Mais, cet incident est vite oublié, c’est l’avantage d’un groupe convivial ; le temps se recouvre ; nous décidons de poursuivre jusqu’au col de la Colombière ; là, le temps se dégrade franchement ; c’est de nouveau brouillard et humidité ; je ne peux plus suivre le rythme ; j’ai les bronches qui me brûlent ; malgré quelques « expectorations », j’ai des troubles respiratoires ; Al. est à la trace ; une trace technique qui évitent les difficultés mais les conversions sont un peu « scabreuses » ; je déchausse pour l’une d’elle mais j’enfonce jusqu’au genoux ; je rechausse rapidement ; nous abordons l’arête ; la neige durcit ; ça sent les transports de neige signalés sur le BRA ; je suis derrière ; j’aperçois Isa qui met ses couteaux ; Une traversée verglacée me stoppe nette : couteaux ou crampons ; je choisis de tester mes nouveaux crampons ; je pose mon sac et là, stupéfaction : c’est le
WOUFFFF ; j’appelle mes prédécesseurs ; je leur fait des signes mais ils ne comprennent pas et poursuivent leur route.
Je suis en face de moi-même ; faire demi-tour ; c’est pas forcément la solution ; je mets mes crampons et monte tout droit dans la pente ; je reste vigilant et le passage n’est pas exposé ; ça passe et je rejoins mes coéquipiers ; ils restent incrédules quand je leurs parle de mon WOUFFFF ; nous sommes au sommet de l’antécime du Pic Sud du Merlet ; nous voyons les sommets alentours car nous sommes juste à la limite des nuages.
Pause, discussion, projet ; puis c’est l’éclaircie improbable quelques minutes auparavant ; nous repérons un couloir qui part à 30m du sommet principal ; après une étude globale du secteur, nous estimons le risque « raisonnable » ; je pars tester le passage à pieds et descendant d’une quinzaine de mètres ; la cohésion est correcte ; Al. me rejoint et vire ; tout va bien ; et nous succédons dans une poudreuse dense inespérée pour un début décembre.
Au bas du couloir, Isa en veut encore ; d’habitude, je repars mais là, je ne sens pas assez péchue ; nous décidons de l’attendre à la cabane non sans lui avoir demander ses clés de voiture, nous profitons de la descente tout en suivant Isa des yeux ; elle va effectivement au col du Merlet et nous rejoint.
S’ensuit une descente dans une alternance de poudreuse dense voire croûtée, en pleine prairie puis sur la route forestière ; quelques touchettes et nous déchaussons à la voiture.
Au total, belle journée, un
joli couloir pas si classique que ça, de la neige très correcte pour un début décembre, quelques moments d’émotions sur l’arête, une éclaircie inespérée.
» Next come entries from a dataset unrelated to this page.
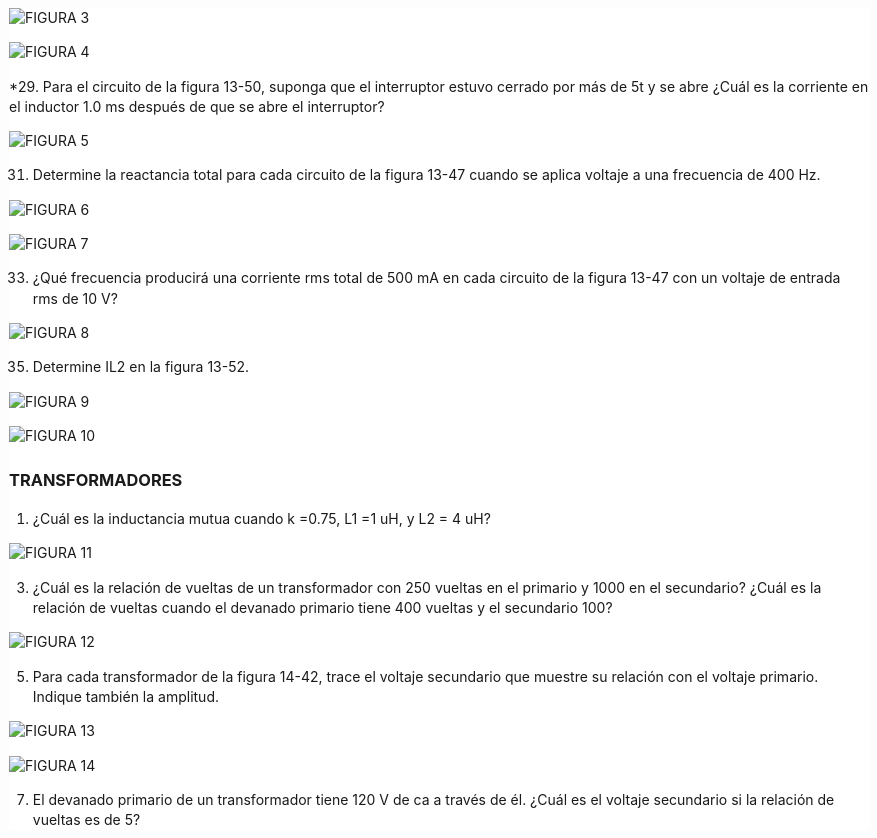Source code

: ![FIGURA 3](https://user-images.githubusercontent.com/99141342/152904758-7f0ab640-edad-412f-95c0-7e9d9383819f.PNG)

![FIGURA 4](https://user-images.githubusercontent.com/99141342/152904766-66157791-1062-478c-8d41-0ca168051c7e.PNG)

*29. Para el circuito de la figura 13-50, suponga que el interruptor estuvo cerrado por más de 5t y se abre
¿Cuál es la corriente en el inductor 1.0 ms después de que se abre el interruptor?

![FIGURA 5](https://user-images.githubusercontent.com/99141342/152904833-2965725a-5cfe-4a54-9993-a283441744e6.PNG)

31. Determine la reactancia total para cada circuito de la figura 13-47 cuando se aplica voltaje a una frecuencia
de 400 Hz.

![FIGURA 6](https://user-images.githubusercontent.com/99141342/152905027-4ce98853-a41b-4a48-9c8c-72a669c315e4.PNG)

![FIGURA 7](https://user-images.githubusercontent.com/99141342/152905032-0f2884cc-e693-42c6-a972-0669cc9af5e4.PNG)

33. ¿Qué frecuencia producirá una corriente rms total de 500 mA en cada circuito de la figura 13-47 con
un voltaje de entrada rms de 10 V?

![FIGURA 8](https://user-images.githubusercontent.com/99141342/152905076-780c9ed3-ab3d-4724-b649-1a6dfd35f387.PNG)

35. Determine IL2 en la figura 13-52.

![FIGURA 9](https://user-images.githubusercontent.com/99141342/152905112-936d9def-76d4-4a6f-b6d7-ab48b6b0c6fc.PNG)

![FIGURA 10](https://user-images.githubusercontent.com/99141342/152905118-a0a5a530-d4b2-420c-b8d9-3703cd48ccf4.PNG)


### TRANSFORMADORES

1. ¿Cuál es la inductancia mutua cuando k =0.75, L1 =1 uH, y L2 = 4 uH?

![FIGURA 11](https://user-images.githubusercontent.com/99141342/152905262-f660e0c5-9cd0-4409-9037-302c35544f5a.PNG)

3. ¿Cuál es la relación de vueltas de un transformador con 250 vueltas en el primario y 1000 en el secundario?
¿Cuál es la relación de vueltas cuando el devanado primario tiene 400 vueltas y el secundario 100?

![FIGURA 12](https://user-images.githubusercontent.com/99141342/152905306-798bc15b-6b4d-49b1-9639-ea9e957ae8c3.PNG)

5. Para cada transformador de la figura 14-42, trace el voltaje secundario que muestre su relación con el
voltaje primario. Indique también la amplitud.


![FIGURA 13](https://user-images.githubusercontent.com/99141342/152905339-38cde4ee-8cfe-4ca2-a1ce-c00e35f1eb29.PNG)

![FIGURA 14](https://user-images.githubusercontent.com/99141342/152905345-60f0a11d-95be-4adc-8839-e7413883a3c1.PNG)

7. El devanado primario de un transformador tiene 120 V de ca a través de él. ¿Cuál es el voltaje secundario
si la relación de vueltas es de 5?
C’est sûr, j’ai été handicapé par mon état respiratoire mais je suis bien content d’avoir fait une
belle sortie.
D’un commun accord, nous décidons de baptiser ce couloir nord-est du Pic Sud du Merlet,
le couloir Isabelle parce qu’elle le vaut bien…
Bonne équipe encore une fois, belle sortie...
Très, très touchée de ce couloir qui m'est dédié! Merci Bruno et Al ! Merci aux supers copains de montagne!On en passe du bon temps!
C'est vrai que c'était inespéré...vu la purée de pois en montant au col ; mais on était quand-même tous motivés pour une belle sortie!et avec cette bonne équipe, çà ne pouvait qu'être du tout bon!
Super, tes photos noir et blanc, Bruno.Allez, tu les feras ces Vallorins ...p'têt'ben sans moi...sauf si on enchaine dans la foulée Barlet, col Isabelle, Rocher des pâtres!!!'faut pas être petit joueur,quoâ!